● **Data extracts**:
== Segment start ==

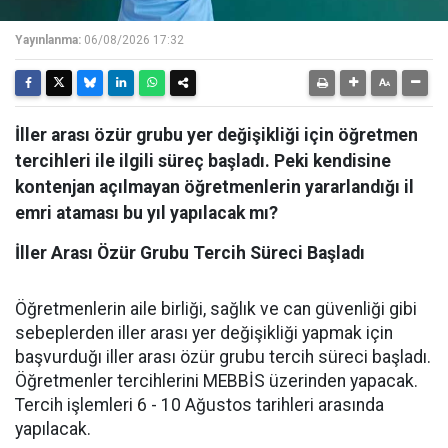
Yayınlanma:
06/08/2026 17:32
İller arası özür grubu yer değişikliği için öğretmen
tercihleri ile ilgili süreç başladı. Peki kendisine
kontenjan açılmayan öğretmenlerin yararlandığı il
emri ataması bu yıl yapılacak mı?
İller Arası Özür Grubu Tercih Süreci Başladı
Öğretmenlerin aile birliği, sağlık ve can güvenliği gibi
sebeplerden iller arası yer değişikliği yapmak için
başvurduğı iller arası özür grubu tercih süreci başladı.
Öğretmenler tercihlerini MEBBİS üzerinden yapacak.
Tercih işlemleri 6 - 10 Ağustos tarihleri arasında
yapılacak.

== Segment end ==

● **What is expected**: All lines of the material that contain the word "için" should be listed.

● **Solution for this exercise**:
İller arası özür grubu yer değişikliği için öğretmen
sebeplerden iller arası yer değişikliği yapmak için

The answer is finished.